## Task requirements:
For the entries below, repeat exactly each line starting with the one that contains "(691, 283) = (683, 289): potted" and going on through the one that contains "(491, 403) = (270, 424): purple", and no others.

START Supplied information

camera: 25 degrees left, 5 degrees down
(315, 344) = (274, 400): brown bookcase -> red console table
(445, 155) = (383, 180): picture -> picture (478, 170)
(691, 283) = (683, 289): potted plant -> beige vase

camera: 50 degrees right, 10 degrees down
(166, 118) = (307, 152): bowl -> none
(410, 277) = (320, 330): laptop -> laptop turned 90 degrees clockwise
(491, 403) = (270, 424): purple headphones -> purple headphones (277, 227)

END Supplied information
START Supplied information

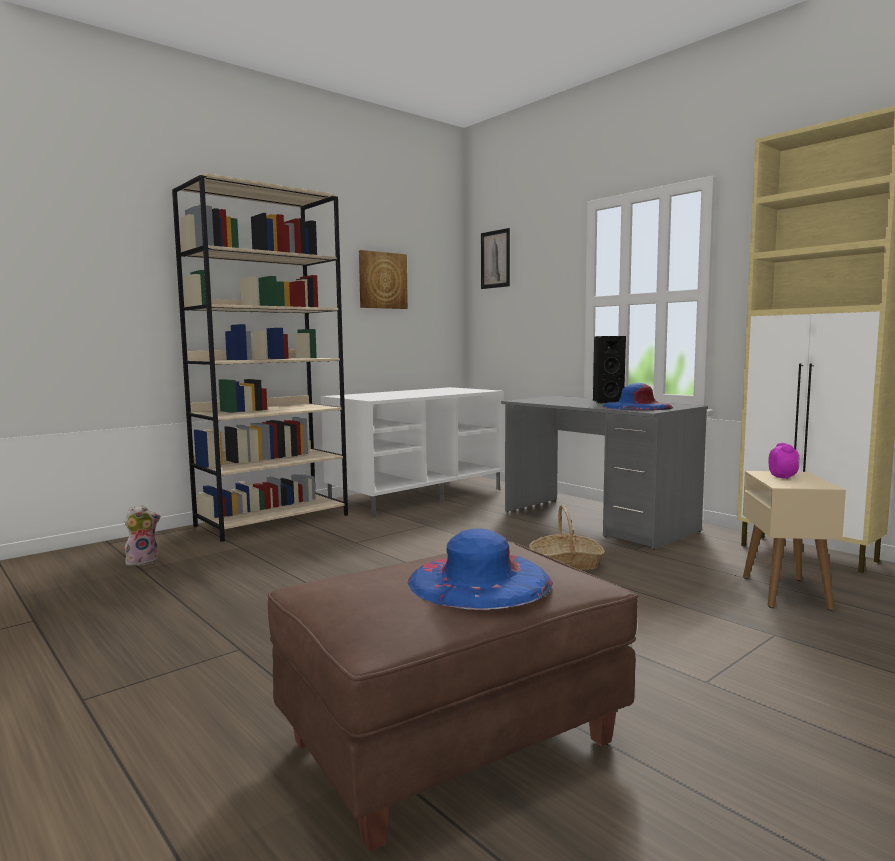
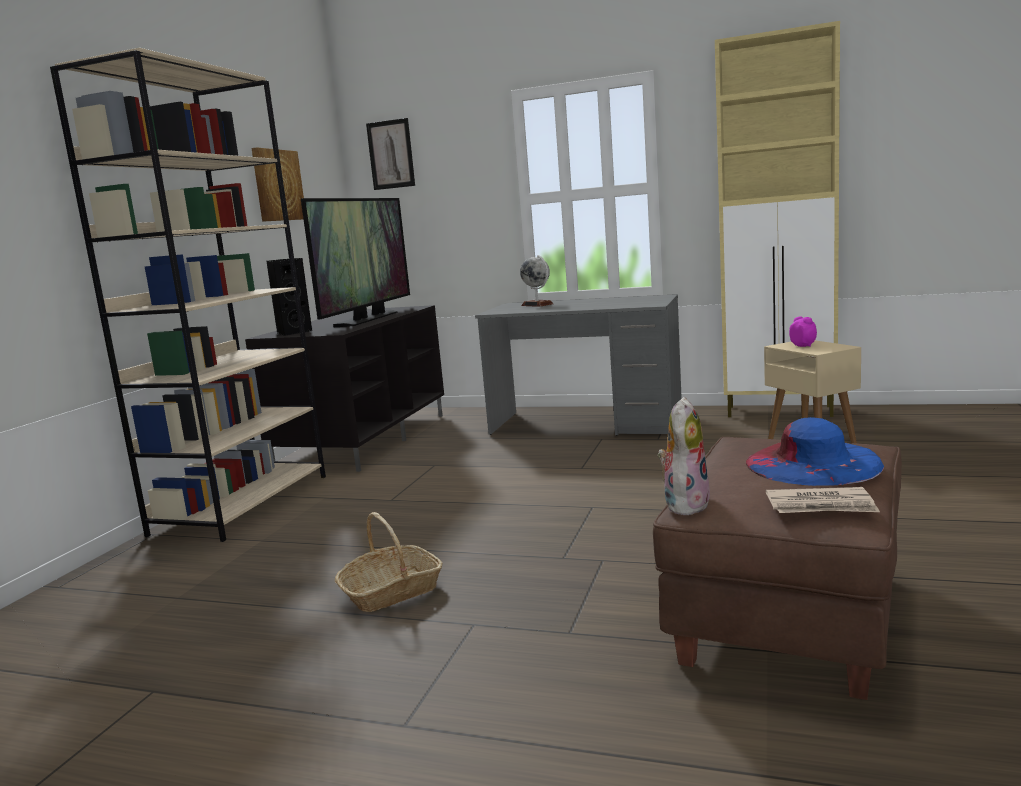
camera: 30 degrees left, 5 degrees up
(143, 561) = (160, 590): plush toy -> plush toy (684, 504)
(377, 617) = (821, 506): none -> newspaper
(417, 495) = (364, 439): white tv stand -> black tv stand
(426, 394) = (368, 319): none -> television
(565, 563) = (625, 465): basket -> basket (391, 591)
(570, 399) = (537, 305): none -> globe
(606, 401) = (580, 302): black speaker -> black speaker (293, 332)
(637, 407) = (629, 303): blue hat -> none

END Supplied information

## Result for this exercise:
(691, 283) = (683, 289): potted plant -> beige vase

camera: 50 degrees right, 10 degrees down
(166, 118) = (307, 152): bowl -> none
(410, 277) = (320, 330): laptop -> laptop turned 90 degrees clockwise
(491, 403) = (270, 424): purple headphones -> purple headphones (277, 227)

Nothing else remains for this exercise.